The Sun on Tiger Woods crashing into a tree - He's having an affair!!

Whereas the Guardian have written a normal article based on facts. The Sun have taken it into their own hands to publish unfounded accusations.

Many other newspapers have covered the story, including the Express, the Independent, and the Times and none of them have given these accusations the light of day.

So where did the Sun get the accusations that firstly, Tiger had a row with his wife and secondly, rather more seriously that he has been having an affair.
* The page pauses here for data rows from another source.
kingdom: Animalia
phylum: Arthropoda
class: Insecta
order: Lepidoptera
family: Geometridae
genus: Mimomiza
The Sun claims:

Reports in the US claim he has been cheating on her with party hostess Rachel Uchitel, 34.

“Reports in the US” seems to be a sneaky way to print wild allegations without substantiating them whatsoever.

The Independent also prints the allegations, but unlike the Sun they don’t make them the centre of the story, in the last line printing…

Rumours about the golfer's private life surfaced this week with a tabloid newspaper speculating about marital unrest, but it had little evidence to substantiate its outlandish claims.

Note how a respectable newspaper doesn’t engage in wild speculation and even the claim of marital unrest is said to be “unsubstantiated.” Even though the Independent is a quality paper, if they had found out through sources that they trusted and believed that Woods was having marital problems or even an affair, it would have featured more prominently in the story.

None of the American sources that claim this affair, such as this, this and this have any actual evidence to back it up and the Hollywood Gossip names the newspaper the National Inquirer (which first made the allegations) as “the unreliable tabloid”

Even the Mail and the Express have not gone as far as claiming an affair, with the former claiming an argument, and the latter – surprisingly – having the decency not to print unsubstantiated allegations.

It just makes you wonder, how low will the Sun sink?